[[ MATERIAL FOR THIS EXERCISE, beginning ]]

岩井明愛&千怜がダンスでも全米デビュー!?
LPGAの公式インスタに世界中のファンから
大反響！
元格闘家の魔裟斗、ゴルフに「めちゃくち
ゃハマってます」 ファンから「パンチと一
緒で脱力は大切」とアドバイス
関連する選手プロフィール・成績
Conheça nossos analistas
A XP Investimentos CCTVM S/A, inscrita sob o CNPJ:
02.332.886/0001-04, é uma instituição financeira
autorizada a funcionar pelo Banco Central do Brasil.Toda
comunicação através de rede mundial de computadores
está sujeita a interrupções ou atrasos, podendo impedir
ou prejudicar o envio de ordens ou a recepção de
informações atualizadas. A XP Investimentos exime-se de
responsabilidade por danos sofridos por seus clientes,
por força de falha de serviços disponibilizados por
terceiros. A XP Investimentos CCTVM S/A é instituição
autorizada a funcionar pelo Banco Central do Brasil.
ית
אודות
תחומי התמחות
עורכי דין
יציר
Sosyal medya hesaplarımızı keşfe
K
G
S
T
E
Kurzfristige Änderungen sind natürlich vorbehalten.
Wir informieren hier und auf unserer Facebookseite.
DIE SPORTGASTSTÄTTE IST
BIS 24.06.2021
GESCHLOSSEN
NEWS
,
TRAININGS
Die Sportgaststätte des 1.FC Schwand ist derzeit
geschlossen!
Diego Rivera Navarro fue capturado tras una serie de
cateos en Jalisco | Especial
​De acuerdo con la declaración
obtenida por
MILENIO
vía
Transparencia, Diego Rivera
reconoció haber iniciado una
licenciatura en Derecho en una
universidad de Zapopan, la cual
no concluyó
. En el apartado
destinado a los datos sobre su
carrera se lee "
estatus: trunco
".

[[ MATERIAL FOR THIS EXERCISE, end ]]
[[ MATERIAL FOR THIS EXERCISE, beginning ]]

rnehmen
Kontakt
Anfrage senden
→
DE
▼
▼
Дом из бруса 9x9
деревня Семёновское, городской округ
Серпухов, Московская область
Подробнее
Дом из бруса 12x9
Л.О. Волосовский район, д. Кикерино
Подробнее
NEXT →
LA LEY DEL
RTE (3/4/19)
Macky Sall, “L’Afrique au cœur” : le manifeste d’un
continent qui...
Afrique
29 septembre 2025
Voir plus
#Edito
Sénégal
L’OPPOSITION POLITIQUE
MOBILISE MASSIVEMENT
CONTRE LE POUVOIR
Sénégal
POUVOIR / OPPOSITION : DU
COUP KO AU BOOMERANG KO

[[ MATERIAL FOR THIS EXERCISE, end ]]

Copy out, exactly and alone, the lines of the entries above between the ones holding "岩井明愛&千怜がダンスでも全米デビュー!?" and "autorizada a funcionar pelo Banco Central do Brasil.Toda", inclusive.

*RESPONSE AREA*:
岩井明愛&千怜がダンスでも全米デビュー!?
LPGAの公式インスタに世界中のファンから
大反響！
元格闘家の魔裟斗、ゴルフに「めちゃくち
ゃハマってます」 ファンから「パンチと一
緒で脱力は大切」とアドバイス
関連する選手プロフィール・成績
Conheça nossos analistas
A XP Investimentos CCTVM S/A, inscrita sob o CNPJ:
02.332.886/0001-04, é uma instituição financeira
autorizada a funcionar pelo Banco Central do Brasil.Toda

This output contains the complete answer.